Il mercato del venerdi offre soltanto un carapace completo di Testudo di piccole dimensioni, una tartaruga di circa 5-8 anni. Stessa specie rinvengo anche in uno shop a El Djem, in visita all’anfiteatro romano. Deduco quindi che la testuggine terrestre è specie comunemente diffusa nel territorio tunisino, perlomeno intorno a Mahdia. Le parole di un animatore italiano, assolutamente inesperto, confermano, alla mia domanda, la presenza di testuggini fino a ridosso della spiaggia: una vive sotto la baracca dei custodi!
Ma non è ciò che cerco, quello che voglio sono resti scheletrici di Caretta caretta.
Così, senza indicazione alcuna, se non quella di un altro animatore, esperto di catamarano, che mi conferma di averne visto un esemplare in mare, mi addentro lungo la spiaggia, verso il centro della città, dove tra gli scogli, e i mille rifiuti che purtroppo accompagnano il litorale tunisino, scorgo la metà sinistra di un carapace di tartaruga marina, non molto grande, ma comunque integro. La riconosco per la forma delle costole che dall’interno del carapace risultano ben visibili. Raggiungo il reperto, lo capovolgo vedendo che il carapace è stato dipinto accuratamente come fosse uno scudo, poi buttato in mare. Accessorio ornamentale di una barca? Ornamento di una casa marina? Forse. Sta di fatto che ne prelevo una costola integra, raggiungendo incredibilmente lo Step 8.
Sono soddisfatto, descrivo i miei ritrovamenti, ammiro i fossili e le conchiglie, e senza più la frenesia di collezionare mi dedico alla vacanza nel vero senso della parola. Ma la fortuna vuole proprio premiarmi.
Mi iscrivo inspiegabilmente ad un torneo di Beach Tennis. Chiamato a giocare in coppia, mi impegno passando il primo turno. Torno dopo una doccia allo sdraio di famiglia e dopo un’ora circa ritorno al campo per la seconda partita. Raggiungo le squadre e ai loro piedi scorgo un grosso cranio.
Perdo la parola.
Guardo i presenti e titubante chiedo: di chi è? Mi rispondono: cosa? Il cranio, questo cranio, e lo prendo emozionato tra le mani. Mi guardano allibiti e mi rispondono, lo abbiamo buttato lì noi, per non finirci sopra giocando. Stava là. A bordo campo.

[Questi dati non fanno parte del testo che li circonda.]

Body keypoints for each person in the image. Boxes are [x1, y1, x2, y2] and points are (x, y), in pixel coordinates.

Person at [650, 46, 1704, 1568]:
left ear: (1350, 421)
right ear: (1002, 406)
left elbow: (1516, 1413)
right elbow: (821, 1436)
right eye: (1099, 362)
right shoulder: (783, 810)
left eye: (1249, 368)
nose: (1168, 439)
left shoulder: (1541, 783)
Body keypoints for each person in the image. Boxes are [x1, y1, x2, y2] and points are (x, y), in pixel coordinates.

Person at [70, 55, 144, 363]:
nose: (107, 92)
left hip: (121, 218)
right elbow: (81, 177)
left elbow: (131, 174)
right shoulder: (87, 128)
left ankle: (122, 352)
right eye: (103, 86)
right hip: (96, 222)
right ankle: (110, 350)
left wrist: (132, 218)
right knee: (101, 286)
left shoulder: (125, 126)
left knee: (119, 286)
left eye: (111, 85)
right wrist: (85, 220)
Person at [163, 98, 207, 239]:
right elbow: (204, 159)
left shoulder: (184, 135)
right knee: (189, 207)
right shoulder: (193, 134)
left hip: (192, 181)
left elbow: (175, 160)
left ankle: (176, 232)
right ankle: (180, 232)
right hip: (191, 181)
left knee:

Riguardo tutti e chiedo: lo posso prendere io? Se ci tieni!
Sapete cos’è? No. Un cranio. Si, ma di cosa? Di una tartaruga marina, della specie Caretta caretta. Introvabile. Raro. Sapete quanto vale? No. Meglio.
Ok, allora me lo tengo io, va bene? Si (Step 9).

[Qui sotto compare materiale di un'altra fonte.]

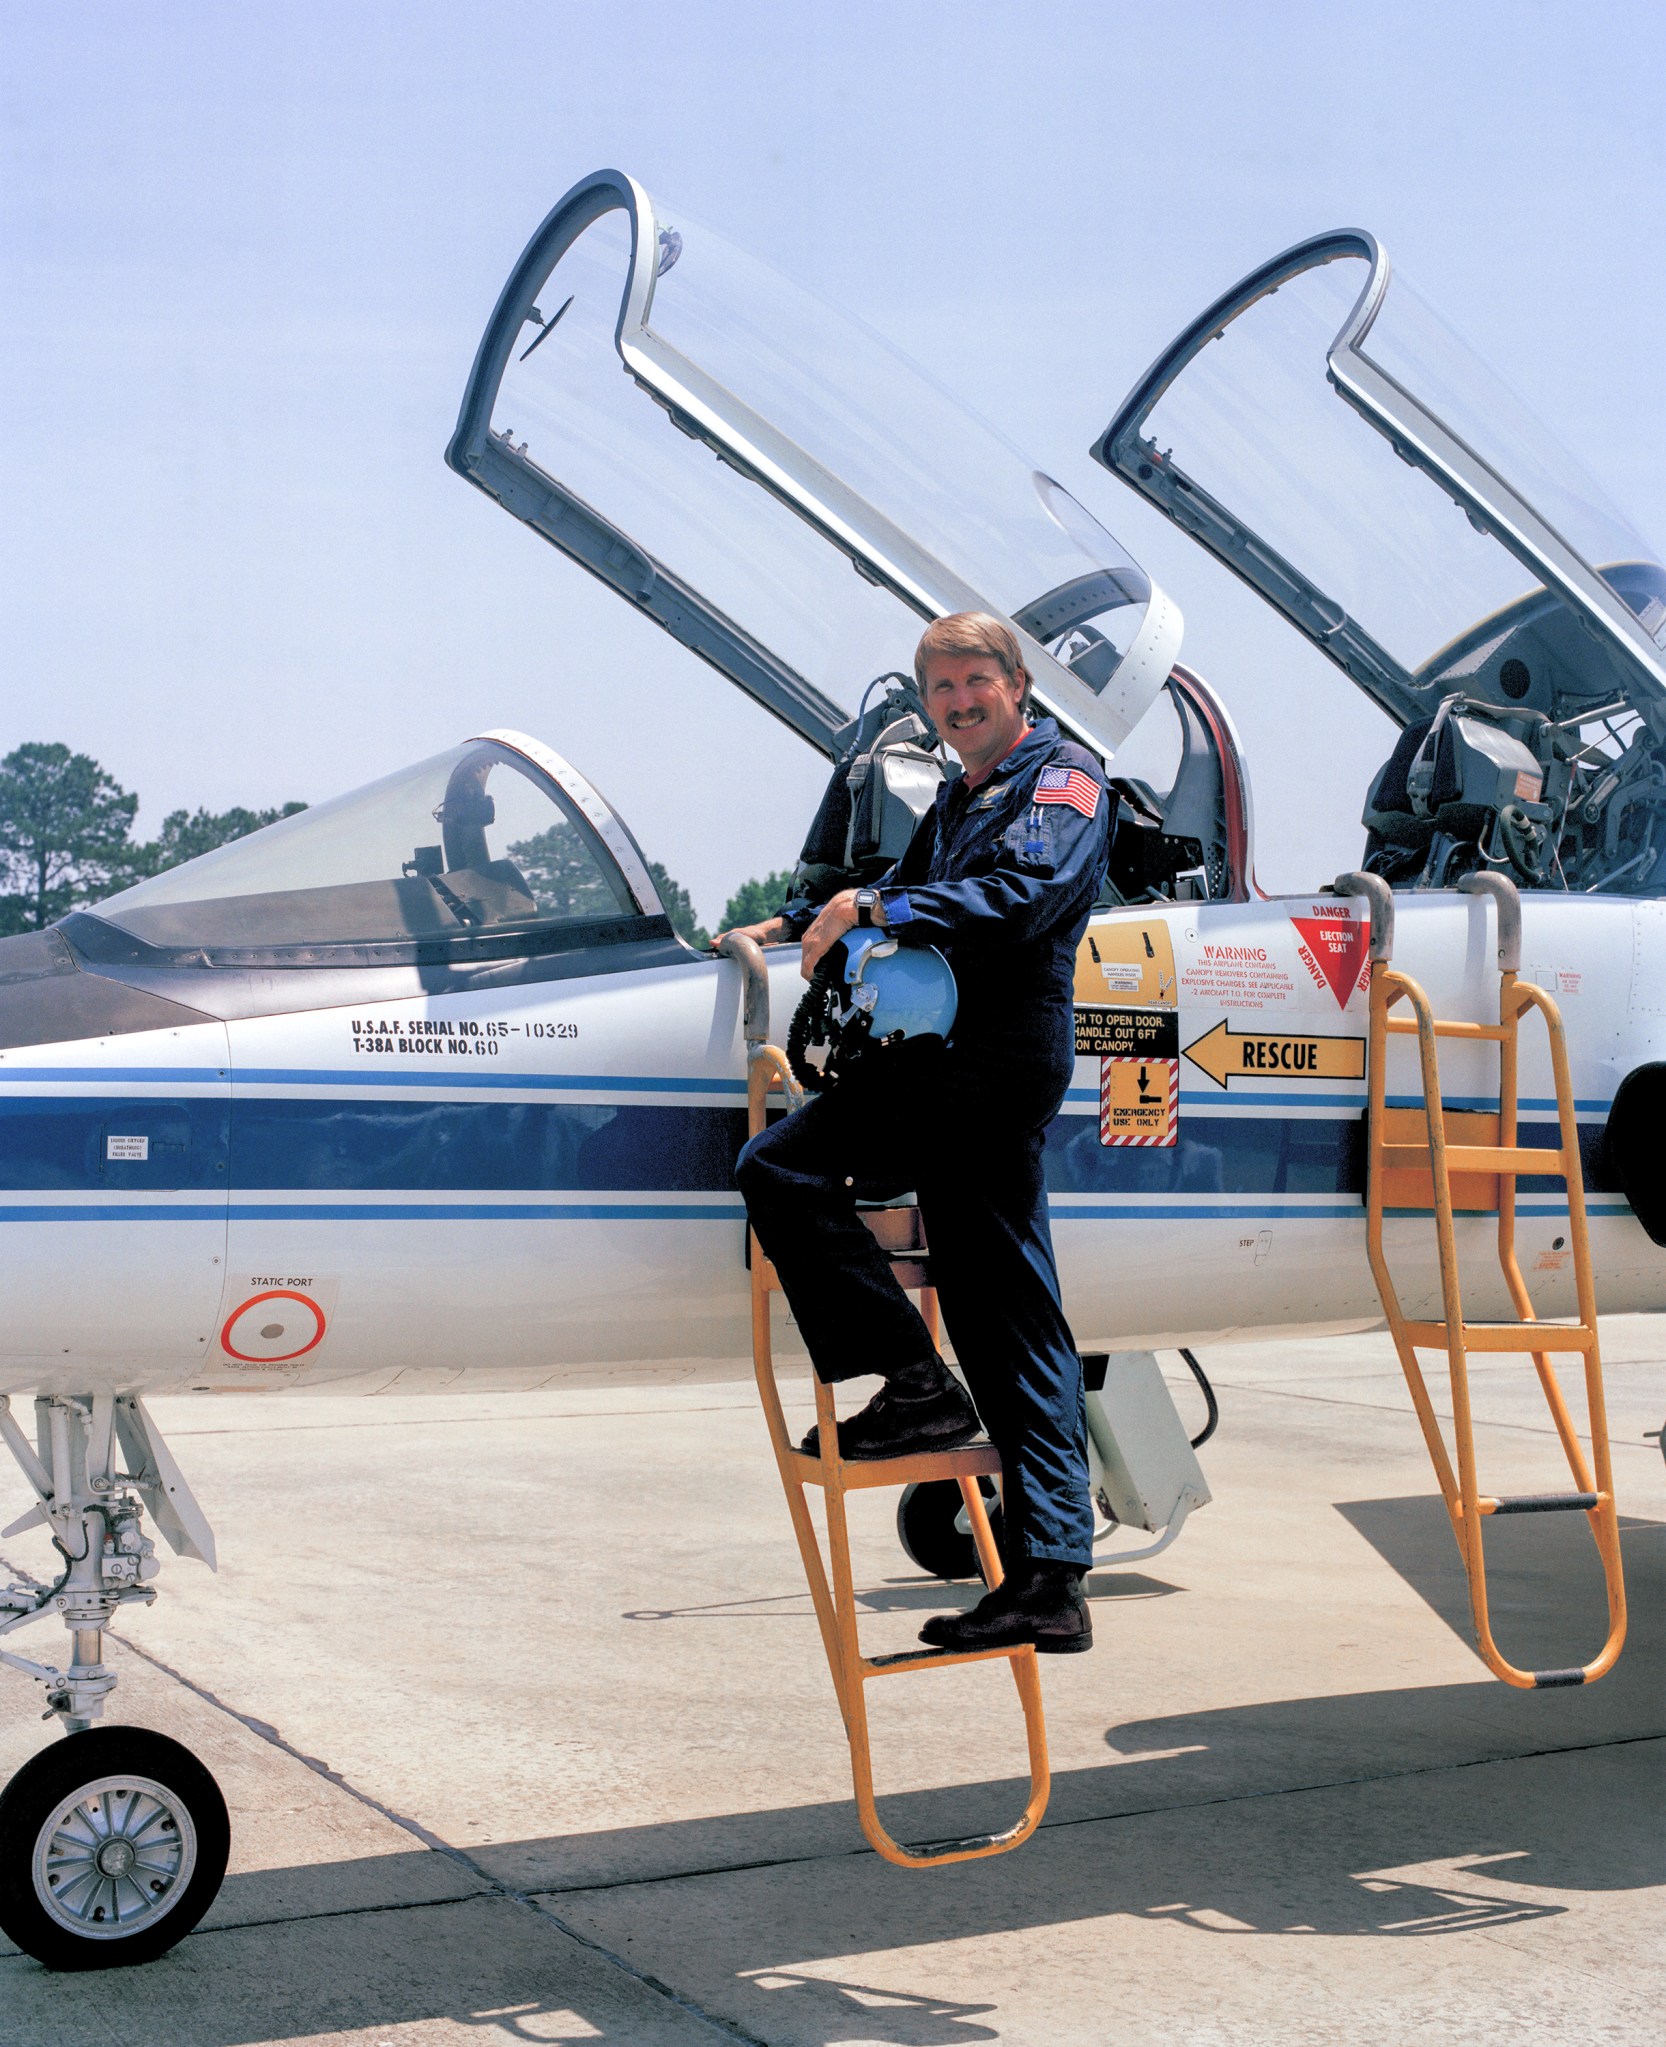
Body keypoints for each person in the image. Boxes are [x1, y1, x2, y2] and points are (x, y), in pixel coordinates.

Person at [727, 612, 1111, 1655]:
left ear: (1016, 683)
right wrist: (785, 922)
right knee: (1007, 1316)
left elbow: (1020, 896)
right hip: (949, 1052)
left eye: (972, 681)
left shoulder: (1064, 781)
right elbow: (889, 896)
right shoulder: (960, 795)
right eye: (938, 689)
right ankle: (1049, 1580)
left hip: (983, 1057)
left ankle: (911, 1387)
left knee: (782, 1166)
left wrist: (874, 903)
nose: (955, 703)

Perdo la semifinale, ma sono comunque felice. Forse ho perso proprio perché ero appagato, o forse no. Sta di fatto che per qualche istante ho pensato di essere vittima di una candid camera.

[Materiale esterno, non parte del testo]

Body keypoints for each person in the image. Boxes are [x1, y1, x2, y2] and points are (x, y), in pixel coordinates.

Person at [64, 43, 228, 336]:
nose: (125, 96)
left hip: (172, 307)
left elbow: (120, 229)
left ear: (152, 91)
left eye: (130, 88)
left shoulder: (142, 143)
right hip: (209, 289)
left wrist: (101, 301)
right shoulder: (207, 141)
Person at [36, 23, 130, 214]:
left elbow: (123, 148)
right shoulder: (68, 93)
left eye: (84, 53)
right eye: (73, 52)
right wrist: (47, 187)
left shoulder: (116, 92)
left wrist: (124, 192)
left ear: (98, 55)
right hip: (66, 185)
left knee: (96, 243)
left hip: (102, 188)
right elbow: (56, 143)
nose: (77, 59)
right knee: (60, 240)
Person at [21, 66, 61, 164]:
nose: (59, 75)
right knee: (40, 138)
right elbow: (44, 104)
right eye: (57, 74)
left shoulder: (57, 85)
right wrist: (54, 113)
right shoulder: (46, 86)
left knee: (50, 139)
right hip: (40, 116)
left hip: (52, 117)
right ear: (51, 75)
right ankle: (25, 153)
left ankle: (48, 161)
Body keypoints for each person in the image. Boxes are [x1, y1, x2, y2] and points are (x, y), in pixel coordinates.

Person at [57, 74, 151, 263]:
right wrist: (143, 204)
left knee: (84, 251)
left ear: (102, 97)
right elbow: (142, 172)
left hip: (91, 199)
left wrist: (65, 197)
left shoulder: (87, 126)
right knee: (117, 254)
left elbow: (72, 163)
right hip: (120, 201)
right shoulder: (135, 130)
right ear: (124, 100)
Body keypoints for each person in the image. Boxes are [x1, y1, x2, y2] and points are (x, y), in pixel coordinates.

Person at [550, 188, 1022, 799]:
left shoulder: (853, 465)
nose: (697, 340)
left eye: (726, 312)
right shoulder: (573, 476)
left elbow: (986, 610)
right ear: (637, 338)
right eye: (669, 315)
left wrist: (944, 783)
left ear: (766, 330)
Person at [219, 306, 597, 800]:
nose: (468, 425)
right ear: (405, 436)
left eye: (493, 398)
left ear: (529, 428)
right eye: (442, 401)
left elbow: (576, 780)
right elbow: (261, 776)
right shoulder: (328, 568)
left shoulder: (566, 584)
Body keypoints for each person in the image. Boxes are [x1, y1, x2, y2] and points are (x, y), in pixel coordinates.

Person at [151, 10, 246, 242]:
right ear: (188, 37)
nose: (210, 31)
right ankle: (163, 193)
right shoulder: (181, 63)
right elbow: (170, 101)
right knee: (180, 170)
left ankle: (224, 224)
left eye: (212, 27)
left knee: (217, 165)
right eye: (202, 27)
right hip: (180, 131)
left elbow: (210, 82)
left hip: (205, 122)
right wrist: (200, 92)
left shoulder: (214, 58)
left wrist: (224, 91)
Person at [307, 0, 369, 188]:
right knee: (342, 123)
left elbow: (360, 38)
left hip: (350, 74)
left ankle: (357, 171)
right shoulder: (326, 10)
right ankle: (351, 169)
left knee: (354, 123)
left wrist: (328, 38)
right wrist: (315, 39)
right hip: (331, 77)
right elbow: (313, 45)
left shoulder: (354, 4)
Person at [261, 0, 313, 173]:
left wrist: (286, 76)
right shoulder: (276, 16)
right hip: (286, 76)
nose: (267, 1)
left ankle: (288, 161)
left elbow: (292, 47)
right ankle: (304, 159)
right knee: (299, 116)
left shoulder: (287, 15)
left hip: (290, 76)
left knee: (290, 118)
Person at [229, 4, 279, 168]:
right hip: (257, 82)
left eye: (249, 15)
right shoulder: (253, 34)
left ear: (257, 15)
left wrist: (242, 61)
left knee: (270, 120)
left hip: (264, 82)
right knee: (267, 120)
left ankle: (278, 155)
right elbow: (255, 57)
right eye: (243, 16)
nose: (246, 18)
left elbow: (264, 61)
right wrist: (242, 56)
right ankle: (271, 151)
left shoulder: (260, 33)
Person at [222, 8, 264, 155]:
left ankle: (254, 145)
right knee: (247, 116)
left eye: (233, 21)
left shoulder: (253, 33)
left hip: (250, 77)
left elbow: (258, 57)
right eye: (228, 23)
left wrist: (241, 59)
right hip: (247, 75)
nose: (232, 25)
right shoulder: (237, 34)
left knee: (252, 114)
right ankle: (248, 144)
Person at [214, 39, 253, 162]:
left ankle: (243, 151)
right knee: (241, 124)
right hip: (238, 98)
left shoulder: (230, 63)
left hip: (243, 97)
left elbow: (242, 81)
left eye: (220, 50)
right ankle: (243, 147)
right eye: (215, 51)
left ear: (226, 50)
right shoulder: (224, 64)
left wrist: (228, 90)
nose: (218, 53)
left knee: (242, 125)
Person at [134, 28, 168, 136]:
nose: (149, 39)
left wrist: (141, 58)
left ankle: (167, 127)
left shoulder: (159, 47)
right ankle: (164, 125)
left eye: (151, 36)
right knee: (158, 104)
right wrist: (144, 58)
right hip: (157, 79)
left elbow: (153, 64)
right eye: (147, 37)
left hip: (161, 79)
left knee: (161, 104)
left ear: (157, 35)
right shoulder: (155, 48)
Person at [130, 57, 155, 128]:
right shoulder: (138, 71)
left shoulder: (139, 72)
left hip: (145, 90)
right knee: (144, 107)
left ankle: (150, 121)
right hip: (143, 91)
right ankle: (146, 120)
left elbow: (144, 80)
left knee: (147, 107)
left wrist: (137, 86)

Torno allo sdraio, mostro il cranio a tutti gli interessati e poi mentre lo guardo penso: è integro, ben conservato e recente. E se ci fosse il resto dello scheletro? Vado a vedere nel pomeriggio, scandaglio tutta l’area di retro duna interessata e ritrovo solo un singolo osso, un radio probabilmente. Uno Step oltre ogni previsione.